I got it to work! if i stripslashes() before I write it to the file it will save/create the file with out the \ Thank you for all of your help!
Upvotes: 0
Views: 1887
Reputation: 11
I had a similar problem but with a $_POST['body'] variable. This works for me:
str_replace("\\", "", $_POST['body']);
Upvotes: 0
Reputation: 4455
this behaviour is caused by PHP's deprecated Magic Quotes directive, yours is still activated, as it is by default in any default PHP install prior to 5.4. Unless you specify a length argument, fwrite will look at magic-quotes-runtime to see wether it'll escape or not.
to turn it off you could place
php_flag magic_quotes_gpc Off
in a .htaccess file, you'll need to use apache DSO to allow for this option
or you can disable it in php.ini
if you can't do either of these things because you're on a shared host or for another reason, then solve it in code.
function write($resource,$string,$length)
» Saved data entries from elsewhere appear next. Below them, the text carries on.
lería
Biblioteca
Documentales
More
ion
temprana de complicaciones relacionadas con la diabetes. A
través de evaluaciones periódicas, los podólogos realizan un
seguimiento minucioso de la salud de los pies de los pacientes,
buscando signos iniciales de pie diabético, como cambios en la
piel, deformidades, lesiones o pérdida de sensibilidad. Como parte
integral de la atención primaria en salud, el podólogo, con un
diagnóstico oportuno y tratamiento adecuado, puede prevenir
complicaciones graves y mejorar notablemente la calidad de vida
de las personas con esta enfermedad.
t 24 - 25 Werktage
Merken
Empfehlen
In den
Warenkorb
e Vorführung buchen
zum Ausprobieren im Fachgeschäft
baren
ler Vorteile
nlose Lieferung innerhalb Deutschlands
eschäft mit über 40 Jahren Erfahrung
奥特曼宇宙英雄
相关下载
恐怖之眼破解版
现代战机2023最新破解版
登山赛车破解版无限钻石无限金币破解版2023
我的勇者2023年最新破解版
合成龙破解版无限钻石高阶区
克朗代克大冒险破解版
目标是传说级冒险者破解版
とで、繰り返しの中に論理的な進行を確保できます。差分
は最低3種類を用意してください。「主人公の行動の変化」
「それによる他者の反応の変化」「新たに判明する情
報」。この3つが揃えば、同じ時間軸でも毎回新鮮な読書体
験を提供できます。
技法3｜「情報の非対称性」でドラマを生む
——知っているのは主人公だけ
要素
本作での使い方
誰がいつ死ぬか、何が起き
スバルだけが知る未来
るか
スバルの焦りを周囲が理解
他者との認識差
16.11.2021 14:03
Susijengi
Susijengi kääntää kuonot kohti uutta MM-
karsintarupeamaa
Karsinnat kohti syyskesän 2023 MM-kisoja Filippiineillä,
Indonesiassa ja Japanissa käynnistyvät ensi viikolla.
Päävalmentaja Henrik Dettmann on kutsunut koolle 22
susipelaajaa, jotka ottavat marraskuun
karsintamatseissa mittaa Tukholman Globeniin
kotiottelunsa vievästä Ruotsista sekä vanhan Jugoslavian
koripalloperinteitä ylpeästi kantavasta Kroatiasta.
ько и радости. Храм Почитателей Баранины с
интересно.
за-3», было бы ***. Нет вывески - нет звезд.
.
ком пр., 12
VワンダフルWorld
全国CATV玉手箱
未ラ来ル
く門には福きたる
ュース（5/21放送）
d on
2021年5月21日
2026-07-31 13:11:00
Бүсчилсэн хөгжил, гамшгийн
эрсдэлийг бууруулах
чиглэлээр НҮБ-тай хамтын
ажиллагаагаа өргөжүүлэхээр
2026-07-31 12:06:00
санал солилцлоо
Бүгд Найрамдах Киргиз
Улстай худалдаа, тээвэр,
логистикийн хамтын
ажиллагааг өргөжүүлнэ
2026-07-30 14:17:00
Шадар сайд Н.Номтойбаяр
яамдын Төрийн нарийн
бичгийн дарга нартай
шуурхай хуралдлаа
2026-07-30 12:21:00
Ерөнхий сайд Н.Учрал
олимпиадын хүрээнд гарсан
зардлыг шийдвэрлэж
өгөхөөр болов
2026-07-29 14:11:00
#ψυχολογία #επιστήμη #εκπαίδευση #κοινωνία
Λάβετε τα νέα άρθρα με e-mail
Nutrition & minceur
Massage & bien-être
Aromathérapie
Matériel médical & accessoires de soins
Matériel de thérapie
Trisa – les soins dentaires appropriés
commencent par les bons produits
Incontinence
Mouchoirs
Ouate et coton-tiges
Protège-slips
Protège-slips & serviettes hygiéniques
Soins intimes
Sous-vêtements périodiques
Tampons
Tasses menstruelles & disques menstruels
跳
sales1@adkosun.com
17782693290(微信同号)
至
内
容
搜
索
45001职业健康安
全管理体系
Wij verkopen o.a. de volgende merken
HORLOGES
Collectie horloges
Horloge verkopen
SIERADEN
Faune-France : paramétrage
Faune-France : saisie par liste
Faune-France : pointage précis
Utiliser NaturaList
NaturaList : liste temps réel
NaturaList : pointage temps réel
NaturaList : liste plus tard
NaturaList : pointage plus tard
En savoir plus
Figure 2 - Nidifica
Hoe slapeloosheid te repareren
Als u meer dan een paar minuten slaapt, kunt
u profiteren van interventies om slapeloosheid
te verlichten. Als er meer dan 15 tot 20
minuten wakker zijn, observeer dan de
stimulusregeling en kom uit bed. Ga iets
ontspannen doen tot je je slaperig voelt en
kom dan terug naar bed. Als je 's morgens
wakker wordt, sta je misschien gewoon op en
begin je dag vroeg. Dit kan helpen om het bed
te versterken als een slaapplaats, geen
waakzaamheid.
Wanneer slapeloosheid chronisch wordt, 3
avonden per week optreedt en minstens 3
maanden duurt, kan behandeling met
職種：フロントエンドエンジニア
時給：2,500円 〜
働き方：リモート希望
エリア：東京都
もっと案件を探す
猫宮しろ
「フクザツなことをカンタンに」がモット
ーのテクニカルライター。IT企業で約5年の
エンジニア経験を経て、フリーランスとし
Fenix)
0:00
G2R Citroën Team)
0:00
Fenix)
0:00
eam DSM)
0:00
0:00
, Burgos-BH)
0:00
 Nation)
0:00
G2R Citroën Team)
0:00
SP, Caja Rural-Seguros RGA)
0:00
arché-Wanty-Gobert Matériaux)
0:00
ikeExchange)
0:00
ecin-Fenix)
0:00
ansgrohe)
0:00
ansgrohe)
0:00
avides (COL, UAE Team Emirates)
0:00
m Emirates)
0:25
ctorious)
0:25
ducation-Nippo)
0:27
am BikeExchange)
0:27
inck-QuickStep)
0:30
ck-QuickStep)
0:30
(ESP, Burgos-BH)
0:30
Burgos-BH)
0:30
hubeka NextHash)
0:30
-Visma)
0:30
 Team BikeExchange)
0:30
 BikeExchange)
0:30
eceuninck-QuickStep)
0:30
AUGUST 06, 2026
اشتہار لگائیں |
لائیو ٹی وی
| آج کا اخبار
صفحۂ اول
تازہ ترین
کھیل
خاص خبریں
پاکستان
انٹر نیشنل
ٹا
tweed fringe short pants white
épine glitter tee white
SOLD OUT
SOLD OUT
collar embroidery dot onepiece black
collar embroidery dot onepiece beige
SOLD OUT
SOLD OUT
if (get_magic_quotes_gpc()) {
$string = stripslashes($string);
}
return fwrite($resource, $string,$length);
}
Upvotes: 1
Reputation: 3866
It is probably because the magic quotes are on, if you don't want to use the stripslashes every time, you should disable them either in your php.ini file or with an htaccess file like such:
In php.ini file:
magic_quotes_gpc = Off
magic_quotes_runtime = Off
magic_quotes_sybase = Off
OR in .htaccess file:
php_flag magic_quotes_gpc Off
OR disable them directly in your code:
if (get_magic_quotes_gpc()) {
$process = array(&$_GET, &$_POST, &$_COOKIE, &$_REQUEST);
while (list($key, $val) = each($process)) {
foreach ($val as $k => $v) {
unset($process[$key][$k]);
if (is_array($v)) {
$process[$key][stripslashes($k)] = $v;
$process[] = &$process[$key][stripslashes($k)];
} else {
$process[$key][stripslashes($k)] = stripslashes($v);
}
}
}
unset($process);
}
source: http://php.net/manual/en/security.magicquotes.disabling.php
Upvotes: 2
Reputation: 44326
If you are using a single-quoted string, you shouldn't use escape double-quotes with backslashes, as they are interpreted literally.
From the docs:
Note: Unlike the double-quoted and heredoc syntaxes, variables and escape sequences for special characters will not be expanded when they occur in single quoted strings.